▶ **Task instructions**:
(A) In the overview of the Linux Ext filesystem family, what feature did Ext3 add to Ext2?
(B) Continue the overview of the Linux Ext filesystem family from its final sentence onward.

▶ **Passage shown**:
===============

Where it gets harder is when documentation is hard to come by, or when the on-disk data structures are harder to understand (due to optimizations, and/or just plain-old complexity).

Ext2/3/4

Next we’re going to do an overview of the Linux ExtN filesystem(s) family.

Ext2 was an update / revision of UFS, the old (reliable) Unix File System. Ext3 added journaling to Ext2 and changed a few of its behaviors in ways that weren’t super user-visible – they improved reliabilty (through use of a journal), and changed some forensic details (some structures are now fully zeroed rather than left on disk, but OTOH the journal is also on disk). Ext4 added support for larger files, and introduced extents for file data, which are like blocks, but guaranteed to be contiguous on disk (to improve performance on large spinning metal disks). Ironically perhaps, this is not really necessary any more on SSDs.

Like FAT/NTFS, Ext aggregates sectors on disk. Ext calls them “blocks”.

So the basic data model for data storage in Ext2 is that you have directory entries: directory entries contain filenames and a pointer to an “inode”. Directory entries are just files. The inode contains all the file metadata, as well as pointers to the blocks that contain the file’s data, so-called “content blocks.”

===============

▶ **Dataset content**:
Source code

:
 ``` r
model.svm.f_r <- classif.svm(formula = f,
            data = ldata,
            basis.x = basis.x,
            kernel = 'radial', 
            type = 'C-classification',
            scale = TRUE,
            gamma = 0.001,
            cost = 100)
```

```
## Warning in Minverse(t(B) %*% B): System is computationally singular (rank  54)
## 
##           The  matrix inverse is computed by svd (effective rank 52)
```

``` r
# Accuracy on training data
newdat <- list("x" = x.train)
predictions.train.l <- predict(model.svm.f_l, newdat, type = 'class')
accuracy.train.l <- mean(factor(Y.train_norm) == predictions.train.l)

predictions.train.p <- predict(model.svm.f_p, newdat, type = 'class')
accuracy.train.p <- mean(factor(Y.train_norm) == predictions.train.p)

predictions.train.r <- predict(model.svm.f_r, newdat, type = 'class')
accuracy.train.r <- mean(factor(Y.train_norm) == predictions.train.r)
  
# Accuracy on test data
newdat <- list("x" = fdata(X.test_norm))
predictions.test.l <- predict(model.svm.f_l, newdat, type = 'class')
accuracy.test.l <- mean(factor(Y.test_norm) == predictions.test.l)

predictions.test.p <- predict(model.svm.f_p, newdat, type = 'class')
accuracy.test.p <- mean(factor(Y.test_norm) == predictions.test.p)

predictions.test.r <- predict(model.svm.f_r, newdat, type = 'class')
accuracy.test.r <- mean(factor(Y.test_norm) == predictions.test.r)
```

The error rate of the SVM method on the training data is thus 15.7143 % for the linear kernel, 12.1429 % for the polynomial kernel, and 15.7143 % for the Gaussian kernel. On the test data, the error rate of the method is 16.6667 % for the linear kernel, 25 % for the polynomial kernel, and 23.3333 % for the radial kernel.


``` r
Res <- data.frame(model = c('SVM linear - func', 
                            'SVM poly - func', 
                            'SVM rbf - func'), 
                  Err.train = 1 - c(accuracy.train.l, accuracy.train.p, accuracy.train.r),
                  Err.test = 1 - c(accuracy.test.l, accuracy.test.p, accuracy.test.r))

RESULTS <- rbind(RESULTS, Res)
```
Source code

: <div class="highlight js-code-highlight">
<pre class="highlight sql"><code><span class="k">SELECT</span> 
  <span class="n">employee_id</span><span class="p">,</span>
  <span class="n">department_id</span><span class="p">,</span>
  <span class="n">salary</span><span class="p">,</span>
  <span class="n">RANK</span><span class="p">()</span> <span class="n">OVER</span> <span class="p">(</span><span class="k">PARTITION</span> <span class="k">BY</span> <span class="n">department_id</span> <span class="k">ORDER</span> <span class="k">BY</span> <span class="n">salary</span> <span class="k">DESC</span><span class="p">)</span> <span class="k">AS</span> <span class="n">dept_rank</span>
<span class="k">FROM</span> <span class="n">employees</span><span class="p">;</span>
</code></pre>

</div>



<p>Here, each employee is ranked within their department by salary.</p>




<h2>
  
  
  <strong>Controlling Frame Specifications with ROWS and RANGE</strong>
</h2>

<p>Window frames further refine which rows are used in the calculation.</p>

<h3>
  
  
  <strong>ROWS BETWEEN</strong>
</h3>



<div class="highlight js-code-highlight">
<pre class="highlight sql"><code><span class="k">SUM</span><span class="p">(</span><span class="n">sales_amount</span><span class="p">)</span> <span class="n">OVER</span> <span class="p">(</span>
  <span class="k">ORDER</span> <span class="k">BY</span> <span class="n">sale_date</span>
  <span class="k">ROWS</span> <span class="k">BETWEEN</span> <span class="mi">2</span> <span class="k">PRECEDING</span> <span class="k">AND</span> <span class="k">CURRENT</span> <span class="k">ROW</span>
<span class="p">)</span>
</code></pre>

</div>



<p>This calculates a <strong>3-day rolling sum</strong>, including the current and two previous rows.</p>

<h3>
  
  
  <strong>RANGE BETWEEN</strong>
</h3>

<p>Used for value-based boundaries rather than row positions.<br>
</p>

===============

▶ **Answers by item number**:
(A) Journaling.

(B)
The partition is divided into “block groups”, each of which is essentially identical. A “superblock” located 1K from the start of the FS and 1K in size contains configuration values for the FS, including the block size, total # blocks, blocks per group, inodes per group, and so on.

Each block group looks about the same. They (optionally) start with a backup superblock, then contain a group descriptor table. The group descriptor table describes the layout of every block group on the filesystem.

Then there’s a block bitmap, managing the allocation status of blocks. # blocks / group is exactly equal to the number of bits in a block.

Then there’s an inode bitmap, manging the allocation status of inodes in this group. This is followed by the inode table itself (each inode is 128 bytes) and blocks for file contents.

inodes

Ext2 generally allocate files within a particular block group, using a first-available strategy. The idea is to minimize drive head movement; but this can change from version to version of linux.

Inodes have space for 12 block pointers (4 bytes each). If the file fits in 12 blocks, then great, these pointers point to those blocks. If not, then these 12 pointers can each point to an “indirect” block, each of which is just a list of pointers. This indirection can nested if need be.

Inodes for files are usually allocated in the same block group as their parent directory (again, to minimize drive head movement). Inodes for new directories are typically placed elsewhere algorithmically (via hash fn) to spread load.

directory entries

Directory entries contain a name and inode. By default, they also contain a pointer to the next entry; unused entries (like, if they are deleted) are skipped by changing the pointer of the previous entry. This makes finding deleted (but not yet overwritten) metadata straightforward Alternatively, they can be organized in other ways, for example, a tree-like structure similar to NTFS, but stored in a backward-compatible way with the list structure (see Carrier for details).

Ext3 journal

Journals are used to make a FS more robust after a crash or unexpected reboot. They can also improve performance in some cases.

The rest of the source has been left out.